Shiva saw 11 missed calls registered on the cracked screen of the mobile phone. A brief pause and once again-
Rohini pleaded from underneath her blanket which she had pulled over her face, to turn off the phone. Shiva placed it on the window sill and looked at Rohini and amma who were lying down on the mat. It was almost midnight but from her visibly heavy and laboured breathing it was evident that amma was still awake. Nothing to do except stare at them and wish away the present situation. Two minutes later Shiva looked at the phone again.
17 missed calls.
From the day her husband died, nobody had ever seen Gomathy motionless except she when she was in deep sleep. Idleness would force her to mourn and unless consciously avoided, grief and widowhood would consume her. The only way she could survive was to keep busy, constantly move and find things to do. It was not a difficult task when one had two children. Even in the most vulnerable, lonely moments that precede sleep, she had trained herself to worry about their future. It was a perfect escape.

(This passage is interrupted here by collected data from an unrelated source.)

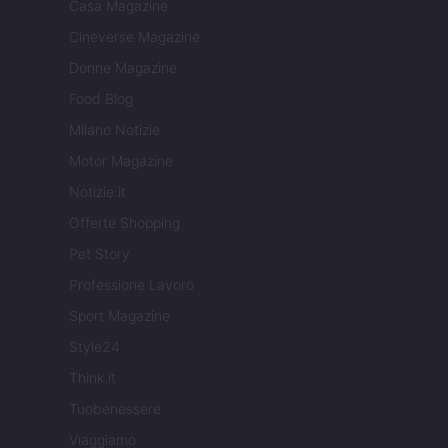
Casa Magazine
Cineverse Magazine
Donne Magazine
Food Blog
Milano Notizie
Motor Magazine
Notizie.it
Offerte Shopping
Pet Story
Professione Lavoro
Sport Magazine
Style24
Think.it
Tuobenessere
Viaggiamo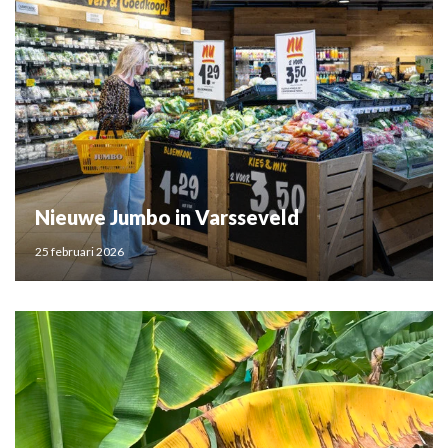
Nieuwe Jumbo in Varsseveld
25 februari 2026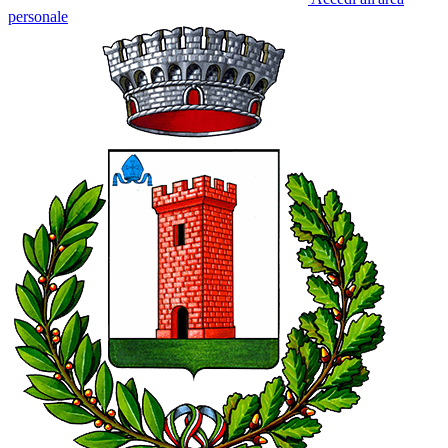
personale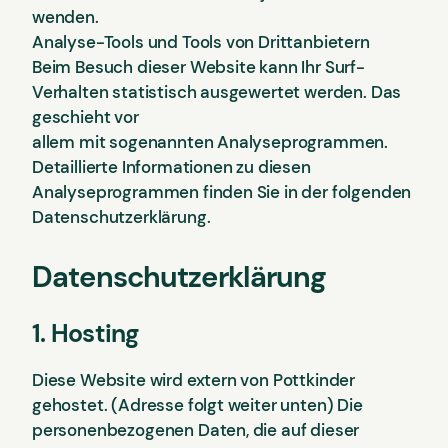
wenden.
Analyse-Tools und Tools von Drittanbietern
Beim Besuch dieser Website kann Ihr Surf-
Verhalten statistisch ausgewertet werden. Das
geschieht vor
allem mit sogenannten Analyseprogrammen.
Detaillierte Informationen zu diesen
Analyseprogrammen finden Sie in der folgenden
Datenschutzerklärung.
Datenschutzerklärung
1. Hosting
Diese Website wird extern von Pottkinder
gehostet. (Adresse folgt weiter unten) Die
personenbezogenen Daten, die auf dieser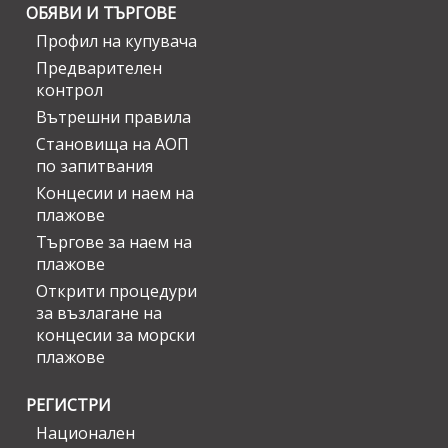
ОБЯВИ И ТЪРГОВЕ
Профил на купувача
Предварителен
контрол
Вътрешни правила
Становища на АОП
по запитвания
Концесии и наем на
плажове
Търгове за наем на
плажове
Открити процедури
за възлагане на
концесии за морски
плажове
РЕГИСТРИ
Национален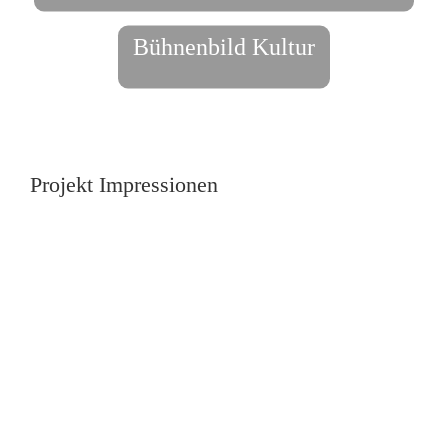
Bühnenbild Kultur
Projekt Impressionen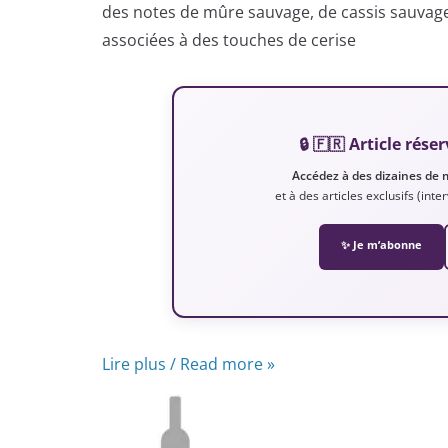
des notes de mûre sauvage, de cassis sauvage 
associées à des touches de cerise
🔒 🇫🇷 Article ré
Accédez à des dizaines de 
et à des articles exclusifs (int
✨ Je m’abonne
Lire plus / Read more »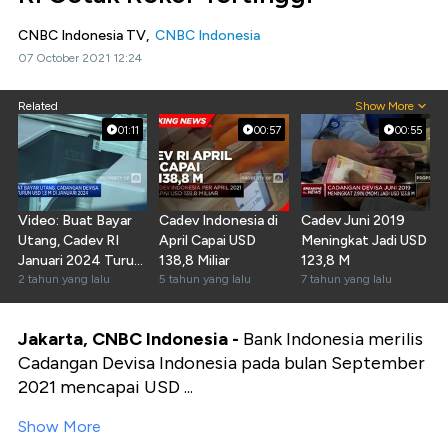
CNBC Indonesia TV,
CNBC Indonesia
07 October 2021 12:24
Related
Show More
01:11
00:57
00:55
Video: Buat Bayar
Cadev Indonesia di
Cadev Juni 2019
Utang, Cadev RI
April Capai USD
Meningkat Jadi USD
Januari 2024 Turun
138,8 Miliar
123,8 M
Jadi USD 145 M
2 tahun yang lalu
5 tahun yang lalu
7 tahun yang lalu
Jakarta, CNBC Indonesia -
Bank Indonesia merilis
Cadangan Devisa Indonesia pada bulan September
2021 mencapai USD ...
Show More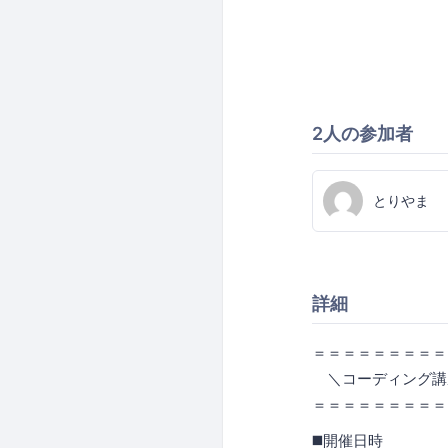
2人の参加者
とりやま
詳細
＝＝＝＝＝＝＝＝＝
＼コーディング講
＝＝＝＝＝＝＝＝＝
◼️開催日時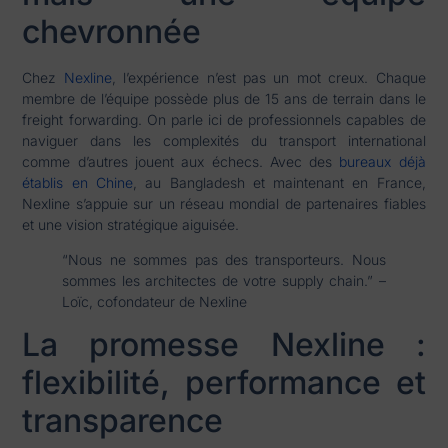
chevronnée
Chez
Nexline
, l’expérience n’est pas un mot creux. Chaque
membre de l’équipe possède plus de 15 ans de terrain dans le
freight forwarding. On parle ici de professionnels capables de
naviguer dans les complexités du transport international
comme d’autres jouent aux échecs. Avec des
bureaux déjà
établis en Chine
, au Bangladesh et maintenant en France,
Nexline s’appuie sur un réseau mondial de partenaires fiables
et une vision stratégique aiguisée.
“Nous ne sommes pas des transporteurs. Nous
sommes les architectes de votre supply chain.” –
Loïc, cofondateur de Nexline
La promesse Nexline :
flexibilité, performance et
transparence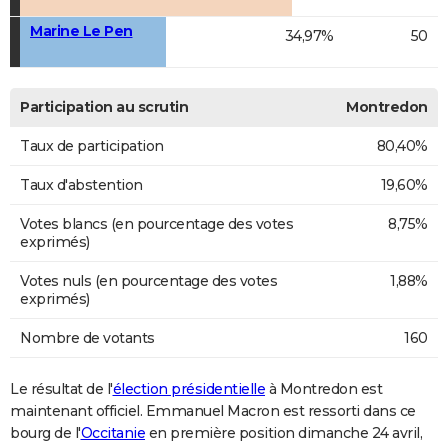
Marine Le Pen
34,97%
50
Participation au scrutin
Montredon
Taux de participation
80,40%
Taux d'abstention
19,60%
Votes blancs (en pourcentage des votes
8,75%
exprimés)
Votes nuls (en pourcentage des votes
1,88%
exprimés)
Nombre de votants
160
Le résultat de l'
élection présidentielle
à Montredon est
maintenant officiel. Emmanuel Macron est ressorti dans ce
bourg de l'
Occitanie
en première position dimanche 24 avril,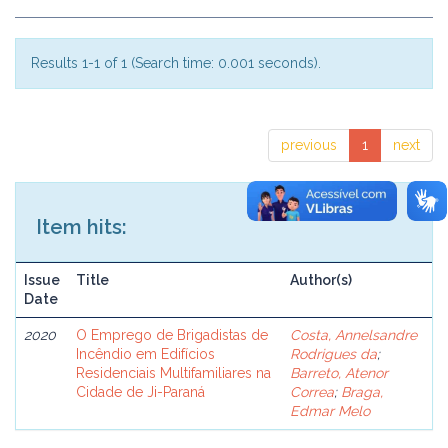
Results 1-1 of 1 (Search time: 0.001 seconds).
previous
1
next
Item hits:
Issue
Title
Author(s)
Date
2020
O Emprego de Brigadistas de
Costa, Annelsandre
Incêndio em Edifícios
Rodrigues da
;
Residenciais Multifamiliares na
Barreto, Atenor
Cidade de Ji-Paraná
Correa
;
Braga,
Edmar Melo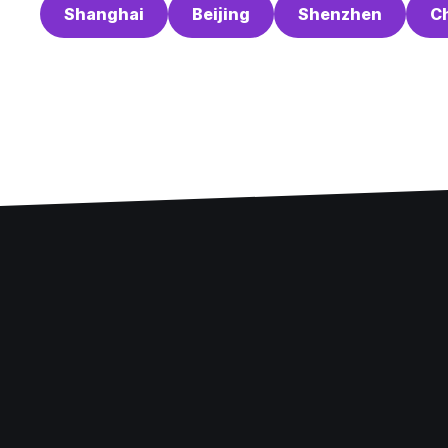
Shanghai
Beijing
Shenzhen
C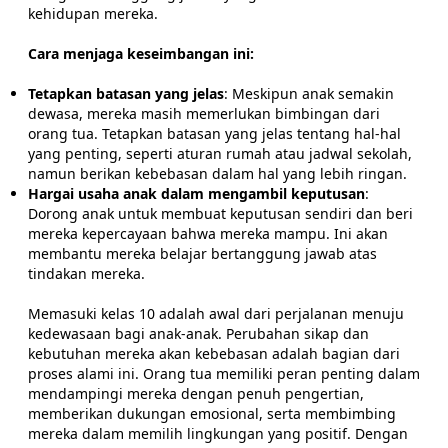
kehidupan mereka.
Cara menjaga keseimbangan ini:
Tetapkan batasan yang jelas
: Meskipun anak semakin
dewasa, mereka masih memerlukan bimbingan dari
orang tua. Tetapkan batasan yang jelas tentang hal-hal
yang penting, seperti aturan rumah atau jadwal sekolah,
namun berikan kebebasan dalam hal yang lebih ringan.
Hargai usaha anak dalam mengambil keputusan
:
Dorong anak untuk membuat keputusan sendiri dan beri
mereka kepercayaan bahwa mereka mampu. Ini akan
membantu mereka belajar bertanggung jawab atas
tindakan mereka.
Memasuki kelas 10 adalah awal dari perjalanan menuju
kedewasaan bagi anak-anak. Perubahan sikap dan
kebutuhan mereka akan kebebasan adalah bagian dari
proses alami ini. Orang tua memiliki peran penting dalam
mendampingi mereka dengan penuh pengertian,
memberikan dukungan emosional, serta membimbing
mereka dalam memilih lingkungan yang positif. Dengan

Two days after her husband died, rubbishing suggestions of the family elders that she should not be seen outside the home, she resumed her duties at the Gupta mansion. The Setamma, herself a widow and matriarch of the Gupta family was more than willing to put aside her superstitious beliefs because the palatial house was falling apart and in two days dishes had piled up.
Gomathy spent the next decade working in that house with Rohini and Shiva as de facto helpers.
23 missed calls. 3 text messages.
i am outside of your house. waiting.
Shiva peeked through the window, and of course, there he was..leaning against his bike, smoking a cigarette.
u r wasting my time.
if u dont come in 5 min deal off.
But Shiva knew that he would not leave. After all, they were both desperate albeit in very different ways and so was confident enough to text -
Pls wait. 10 min.
And just as expected, came the reply.
ok i wait.
Shiva was suddenly overcome with disgust and ran to the basin and threw up. Neither amma nor Rohini moved.
“Shiva is like the man of the house now”, Rohini would hear her mother say to all and sundry who came to offer help, money, and in a couple of instances even re-marriage. When people came to amma trying to convince her about the necessity of male companionship and protection, she would point to Shiva. True, her sibling had always been a precocious and outspoken child but as a result of their mother words, the 12 year old slowly began taking on the role of their father.
As Rohini grew older she too understood that she had an important role to play in ensuring that Shiva was able to master the role of the man of the house and altered her relationship and behaviour accordingly. So, even now as she heard the muffled gagging sounds, she knew better than to offer help.
Gomathy's Rs.1000 would not suffice to meet the family's needs so Shiva became an apprentice at Gopal maama’s tailoring shop and brought home Rs.1500 every month. Gopal maama, the industrious brother of her late husband, managed to bag a contract with a big garment factory and in five years, Shiva was 18 and earning Rs.5000. Who knew something as liberating as employment would put Shiva’s fortitude to the test.
No amount of aggression seemed to suffice to protect oneself from the drudgery and humiliation on the factory floor. Constant abuse would often result in even middle aged men, twice Shiva's age breaking down. There was no reason, logic or sympathy. Just meeting targets and obedience. No, it was actually subservience, something that Shiva was not used to.
Adding to this, past illnesses that seemed trivial came back with such severity that amma was barely able to walk on most days. Discontinuing Rohini’s studies to take care of amma was not an option and so Shiva taking leave often was the only solution. Lokesh, the factory manager preyed on desperation and ceased the opportunity. He had laid out his conditions if leave applications were to be considered favourably. For Shiva who had just begun coping with subservience, blackmail was unfathomable.
Gomathy had seen that vile Lokesh loitering around at the tea shop near their house, smoking and playing vulgar music loudly on his mobile phone. She had even noticed Shiva talking to him on a few occasions. It was 12.30am as Gomathy pretended to sleep and she heard Shiva turn off the tap, walk across the room and shut the door gently, walking out of the house.
In a society that where a woman’s strength was only measured by her tolerance and acceptance of her circumstance, her beloved Shivagami would be Shiva, strong and aggressive like her late husband. As the man of the house, she would be able to make decisions and create choices serving as the rock of their family, their protector.
She saw her daughter everyday, to live up to this manufactured reality only to see it being broken little by little each day as Shivagami grew older. Tonight, she knew that that struggle had ended in defeat. She heard the bike speed away. Shivagami and Lokesh were headed towards the ARP lodge where she would fulfill Lokesh's conditions tonight on a filthy bed in a dingy room. Gomathy turned towards Rohini and hugged her close. They lay in silence and eventually fell asleep.